2. Educate yourself about treatment options.

The top two proven methods of treating PTSD are counseling and medication. In recent years, researchers have brought forth new knowledge in the disorder’s causes and potential treatment. The more you know about the subject, the more you can help your loved one.

3. Encourage your loved one to open up to other veterans with PTSD.

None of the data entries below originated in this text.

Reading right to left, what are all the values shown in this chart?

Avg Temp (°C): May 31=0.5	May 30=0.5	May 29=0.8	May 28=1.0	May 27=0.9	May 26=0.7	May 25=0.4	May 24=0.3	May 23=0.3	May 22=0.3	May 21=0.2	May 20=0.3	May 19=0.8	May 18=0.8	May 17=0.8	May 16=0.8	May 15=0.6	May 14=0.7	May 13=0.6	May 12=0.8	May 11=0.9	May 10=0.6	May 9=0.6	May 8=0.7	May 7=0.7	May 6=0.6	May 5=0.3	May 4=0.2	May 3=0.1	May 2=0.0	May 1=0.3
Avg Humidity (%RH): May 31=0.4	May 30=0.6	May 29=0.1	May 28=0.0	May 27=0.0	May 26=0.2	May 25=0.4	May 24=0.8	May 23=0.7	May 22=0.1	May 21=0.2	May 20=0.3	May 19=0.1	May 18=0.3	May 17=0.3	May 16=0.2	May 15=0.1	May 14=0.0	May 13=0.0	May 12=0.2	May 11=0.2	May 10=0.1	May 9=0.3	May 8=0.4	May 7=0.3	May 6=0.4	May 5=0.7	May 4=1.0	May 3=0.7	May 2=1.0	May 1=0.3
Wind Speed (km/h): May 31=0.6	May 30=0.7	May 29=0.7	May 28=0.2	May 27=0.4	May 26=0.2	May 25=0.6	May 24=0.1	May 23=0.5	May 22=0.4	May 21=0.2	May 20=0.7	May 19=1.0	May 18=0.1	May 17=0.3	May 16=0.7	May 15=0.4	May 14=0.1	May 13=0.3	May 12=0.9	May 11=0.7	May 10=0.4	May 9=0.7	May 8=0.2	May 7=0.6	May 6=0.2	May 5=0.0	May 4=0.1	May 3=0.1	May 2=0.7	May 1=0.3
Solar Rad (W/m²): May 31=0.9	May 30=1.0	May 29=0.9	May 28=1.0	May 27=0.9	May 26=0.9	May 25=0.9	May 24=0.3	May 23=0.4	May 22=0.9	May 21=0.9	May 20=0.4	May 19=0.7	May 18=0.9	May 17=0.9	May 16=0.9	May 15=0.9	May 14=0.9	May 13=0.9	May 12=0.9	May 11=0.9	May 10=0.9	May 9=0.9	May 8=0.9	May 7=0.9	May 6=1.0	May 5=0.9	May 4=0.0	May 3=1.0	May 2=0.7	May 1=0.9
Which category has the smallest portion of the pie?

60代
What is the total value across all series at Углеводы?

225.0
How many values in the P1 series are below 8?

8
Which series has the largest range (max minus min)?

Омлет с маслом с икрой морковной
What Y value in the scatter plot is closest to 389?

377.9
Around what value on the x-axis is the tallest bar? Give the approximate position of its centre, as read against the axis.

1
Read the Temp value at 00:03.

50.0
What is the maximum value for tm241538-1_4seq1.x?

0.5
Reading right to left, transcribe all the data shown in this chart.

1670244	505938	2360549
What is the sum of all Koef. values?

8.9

Your local VA can assign a Peer Specialist to counsel your loved one individually, with the family, or in a group therapy with other veterans who also have PTSD. A Peer Specialist is an individual who has a mental health condition, but has received training and certification to help others struggling with their own mental problems. All you need to do is contact your local VA, and they will offer you options for your consideration.

4. Hire a coach.

Yes, you can bring in a professional coach who can help your loved one through the entire ordeal, and in some cases, this can even be offered for free. It’s not easy to have a family member with the disorder talk about his thoughts and feelings, but this is something an expert will know exactly how to do. Such coaches are knowledgeable, trained and experienced, so they can usually elicit positive responses from veterans with the disorder.

5. Encourage your loved one to help themselves.

Lastly, encourage the veteran to continue to practice self-care on an everyday basis. For example, download some PTSD self-help tools on their mobile phone or laptop, such as apps that provide tips for managing symptoms. Self-care allows people to feel in control of themselves, which is something veterans with PTSD need en route to recovery.